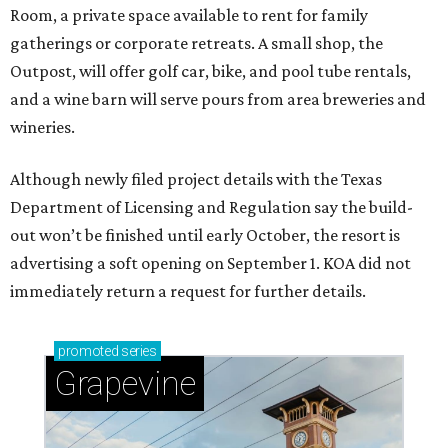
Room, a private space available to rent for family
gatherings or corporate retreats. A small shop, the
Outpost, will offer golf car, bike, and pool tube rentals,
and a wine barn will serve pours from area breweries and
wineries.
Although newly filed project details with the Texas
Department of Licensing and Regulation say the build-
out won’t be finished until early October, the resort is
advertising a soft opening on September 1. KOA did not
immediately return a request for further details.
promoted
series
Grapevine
--*--
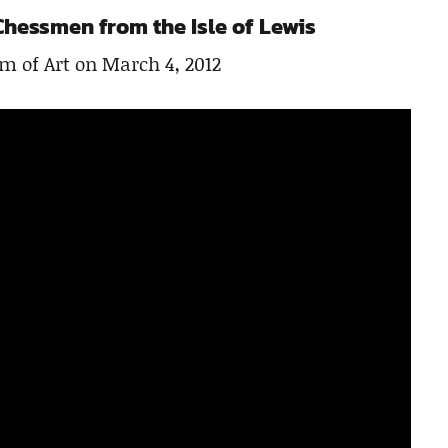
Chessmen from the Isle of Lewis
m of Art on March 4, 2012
--*--
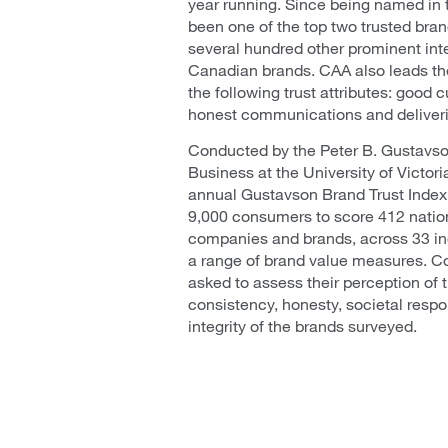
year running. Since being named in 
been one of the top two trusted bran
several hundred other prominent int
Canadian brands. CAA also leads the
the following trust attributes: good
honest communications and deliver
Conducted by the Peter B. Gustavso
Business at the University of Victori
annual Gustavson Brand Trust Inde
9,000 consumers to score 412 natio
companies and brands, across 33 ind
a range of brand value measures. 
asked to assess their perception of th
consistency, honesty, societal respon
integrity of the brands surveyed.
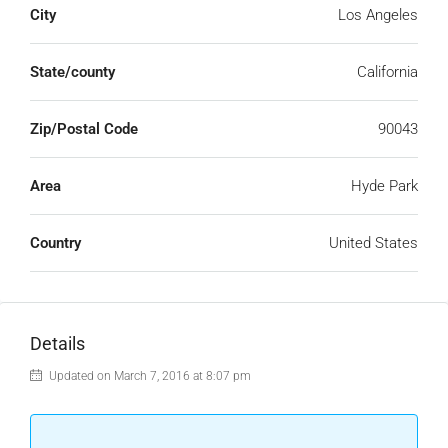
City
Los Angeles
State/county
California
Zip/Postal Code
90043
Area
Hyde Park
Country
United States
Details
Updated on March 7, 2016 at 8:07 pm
--*--
### ACTIVITY:
Echo the text from the line containing "Room, a private" through the line containing "Although newly filed", reproducing every line in that range without any changes.

### RESPONSE BELOW:
Room, a private space available to rent for family
gatherings or corporate retreats. A small shop, the
Outpost, will offer golf car, bike, and pool tube rentals,
and a wine barn will serve pours from area breweries and
wineries.
Although newly filed project details with the Texas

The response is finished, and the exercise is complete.